* Begin DATASET ROWS *

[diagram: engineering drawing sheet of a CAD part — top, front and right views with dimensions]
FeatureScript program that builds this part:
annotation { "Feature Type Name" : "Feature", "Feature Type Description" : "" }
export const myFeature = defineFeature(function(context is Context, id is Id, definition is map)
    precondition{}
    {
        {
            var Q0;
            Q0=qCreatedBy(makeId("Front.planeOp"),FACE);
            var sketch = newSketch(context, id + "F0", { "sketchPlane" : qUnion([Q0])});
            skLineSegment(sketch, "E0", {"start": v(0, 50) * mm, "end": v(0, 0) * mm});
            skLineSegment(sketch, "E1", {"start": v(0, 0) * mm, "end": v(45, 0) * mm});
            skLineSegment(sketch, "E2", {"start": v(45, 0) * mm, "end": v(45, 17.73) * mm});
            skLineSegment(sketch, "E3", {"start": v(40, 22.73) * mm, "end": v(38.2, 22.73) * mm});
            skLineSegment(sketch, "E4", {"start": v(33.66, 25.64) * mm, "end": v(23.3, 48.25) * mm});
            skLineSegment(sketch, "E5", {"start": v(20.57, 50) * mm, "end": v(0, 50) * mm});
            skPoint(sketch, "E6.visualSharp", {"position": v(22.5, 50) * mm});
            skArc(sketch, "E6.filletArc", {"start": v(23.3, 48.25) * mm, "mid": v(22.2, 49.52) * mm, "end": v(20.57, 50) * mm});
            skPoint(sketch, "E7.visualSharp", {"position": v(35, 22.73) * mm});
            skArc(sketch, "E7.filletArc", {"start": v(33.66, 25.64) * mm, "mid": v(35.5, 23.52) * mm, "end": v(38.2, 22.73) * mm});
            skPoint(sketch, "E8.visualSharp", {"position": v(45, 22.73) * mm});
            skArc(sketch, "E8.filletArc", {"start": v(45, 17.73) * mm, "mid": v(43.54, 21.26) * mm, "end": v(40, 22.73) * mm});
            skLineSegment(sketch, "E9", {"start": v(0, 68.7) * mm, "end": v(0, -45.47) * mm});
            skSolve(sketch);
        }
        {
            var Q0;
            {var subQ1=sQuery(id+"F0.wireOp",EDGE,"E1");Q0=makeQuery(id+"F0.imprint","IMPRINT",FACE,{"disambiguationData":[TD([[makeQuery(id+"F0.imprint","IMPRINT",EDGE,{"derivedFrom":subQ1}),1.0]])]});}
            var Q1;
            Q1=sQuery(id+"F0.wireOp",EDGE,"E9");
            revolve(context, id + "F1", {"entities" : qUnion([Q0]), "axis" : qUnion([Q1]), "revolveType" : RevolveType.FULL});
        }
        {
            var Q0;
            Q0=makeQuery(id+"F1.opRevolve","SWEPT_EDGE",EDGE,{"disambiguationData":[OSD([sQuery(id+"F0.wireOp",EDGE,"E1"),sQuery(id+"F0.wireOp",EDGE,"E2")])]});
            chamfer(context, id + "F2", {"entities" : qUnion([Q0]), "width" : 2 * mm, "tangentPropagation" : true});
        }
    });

* End DATASET ROWS *

## WRITTEN REQUEST
Please reproduce the lines from the start of the entries up to and including the line with "v(43.54, 21.26) *", swapping "Q0" for "planeQuery" and changing nothing else.

## RESULT FOR THIS EXERCISE
[diagram: engineering drawing sheet of a CAD part — top, front and right views with dimensions]
FeatureScript program that builds this part:
annotation { "Feature Type Name" : "Feature", "Feature Type Description" : "" }
export const myFeature = defineFeature(function(context is Context, id is Id, definition is map)
    precondition{}
    {
        {
            var planeQuery;
            planeQuery=qCreatedBy(makeId("Front.planeOp"),FACE);
            var sketch = newSketch(context, id + "F0", { "sketchPlane" : qUnion([planeQuery])});
            skLineSegment(sketch, "E0", {"start": v(0, 50) * mm, "end": v(0, 0) * mm});
            skLineSegment(sketch, "E1", {"start": v(0, 0) * mm, "end": v(45, 0) * mm});
            skLineSegment(sketch, "E2", {"start": v(45, 0) * mm, "end": v(45, 17.73) * mm});
            skLineSegment(sketch, "E3", {"start": v(40, 22.73) * mm, "end": v(38.2, 22.73) * mm});
            skLineSegment(sketch, "E4", {"start": v(33.66, 25.64) * mm, "end": v(23.3, 48.25) * mm});
            skLineSegment(sketch, "E5", {"start": v(20.57, 50) * mm, "end": v(0, 50) * mm});
            skPoint(sketch, "E6.visualSharp", {"position": v(22.5, 50) * mm});
            skArc(sketch, "E6.filletArc", {"start": v(23.3, 48.25) * mm, "mid": v(22.2, 49.52) * mm, "end": v(20.57, 50) * mm});
            skPoint(sketch, "E7.visualSharp", {"position": v(35, 22.73) * mm});
            skArc(sketch, "E7.filletArc", {"start": v(33.66, 25.64) * mm, "mid": v(35.5, 23.52) * mm, "end": v(38.2, 22.73) * mm});
            skPoint(sketch, "E8.visualSharp", {"position": v(45, 22.73) * mm});
            skArc(sketch, "E8.filletArc", {"start": v(45, 17.73) * mm, "mid": v(43.54, 21.26) * mm, "end": v(40, 22.73) * mm});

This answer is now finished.